PAHO Boss: Climate Change could affect health
WASHINGTON – The Director of the Pan American Health Organization (PAHO) has warned of the effects of climate change on health, as she called for building resilient health systems.
Dr Carissa Etienne says climate change is increasing the risk of disease.
She outlined the effects of environmental pollution and climate change on health at an event on Eminent Personalities of the South, organized in Quito by the Government of Ecuador in its role as president of the Group of 77 and China.

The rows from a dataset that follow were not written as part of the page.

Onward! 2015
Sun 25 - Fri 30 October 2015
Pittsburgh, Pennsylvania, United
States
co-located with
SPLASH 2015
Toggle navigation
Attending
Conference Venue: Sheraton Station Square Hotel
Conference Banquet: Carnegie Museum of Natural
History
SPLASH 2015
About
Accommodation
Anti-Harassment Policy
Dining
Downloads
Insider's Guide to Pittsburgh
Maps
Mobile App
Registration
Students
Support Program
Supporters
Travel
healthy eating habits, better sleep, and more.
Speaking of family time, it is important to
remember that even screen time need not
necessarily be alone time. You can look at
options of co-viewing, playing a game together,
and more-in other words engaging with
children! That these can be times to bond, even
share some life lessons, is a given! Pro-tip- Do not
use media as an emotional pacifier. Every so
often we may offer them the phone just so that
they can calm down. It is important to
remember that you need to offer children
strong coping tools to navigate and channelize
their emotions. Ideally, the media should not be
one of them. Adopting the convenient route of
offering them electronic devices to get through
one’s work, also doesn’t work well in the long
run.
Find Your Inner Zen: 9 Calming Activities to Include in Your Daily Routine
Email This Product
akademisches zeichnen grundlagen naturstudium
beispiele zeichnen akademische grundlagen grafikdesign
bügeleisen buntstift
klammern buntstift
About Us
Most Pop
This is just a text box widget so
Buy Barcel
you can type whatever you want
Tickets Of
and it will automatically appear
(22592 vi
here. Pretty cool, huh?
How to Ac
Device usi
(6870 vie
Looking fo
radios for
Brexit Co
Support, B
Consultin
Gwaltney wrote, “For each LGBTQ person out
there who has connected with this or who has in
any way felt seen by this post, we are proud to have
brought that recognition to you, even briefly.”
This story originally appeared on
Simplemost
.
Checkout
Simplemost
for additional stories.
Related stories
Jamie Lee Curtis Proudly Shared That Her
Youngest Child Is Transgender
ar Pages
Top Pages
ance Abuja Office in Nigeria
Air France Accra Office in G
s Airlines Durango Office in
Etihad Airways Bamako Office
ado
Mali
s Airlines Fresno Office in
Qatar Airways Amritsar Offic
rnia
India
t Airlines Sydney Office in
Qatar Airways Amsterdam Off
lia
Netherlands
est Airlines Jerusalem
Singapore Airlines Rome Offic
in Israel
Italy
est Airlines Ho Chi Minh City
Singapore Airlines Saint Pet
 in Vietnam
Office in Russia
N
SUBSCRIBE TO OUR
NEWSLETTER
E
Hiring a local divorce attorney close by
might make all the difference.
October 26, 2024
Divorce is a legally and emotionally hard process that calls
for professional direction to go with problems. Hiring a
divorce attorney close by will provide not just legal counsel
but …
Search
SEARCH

Etienne noted that about 12.6 million deaths a year are attributable to environmental risk factors, and 6.5 million of those deaths are associated with pollution. She added that air pollution contributes to non-communicable diseases, and is responsible for 1 in 3 deaths due to lung cancer, heart attacks, and chronic obstructive pulmonary disease (COPD).
“People not only die, but many others get sick, which increases the demand for health services and generates a challenge we must face,” she said.
Extreme high temperatures directly contribute to deaths from cardiovascular and respiratory diseases, and the effects of climate change increase the risk of waterborne diseases and vector-borne diseases such as malaria, dengue and cholera.
Etienne said the populations most affected by climate change are those who live in small island developing states, children, and older adults, and developing countries with weak health infrastructure are also less able to cope with natural disasters, unless they have assistance to prepare and respond.
Preventive approaches are needed to promote health and protect the environment, and currently, only about 3 per cent of health resources are invested in prevention, she said.
Etienne stressed the importance of building strong and resilient health systems, with the capacity to respond during emergencies, while maintaining the ability to serve the entire population. In addition, she mentioned the need for systems to be well financed and distributed, and close to the population.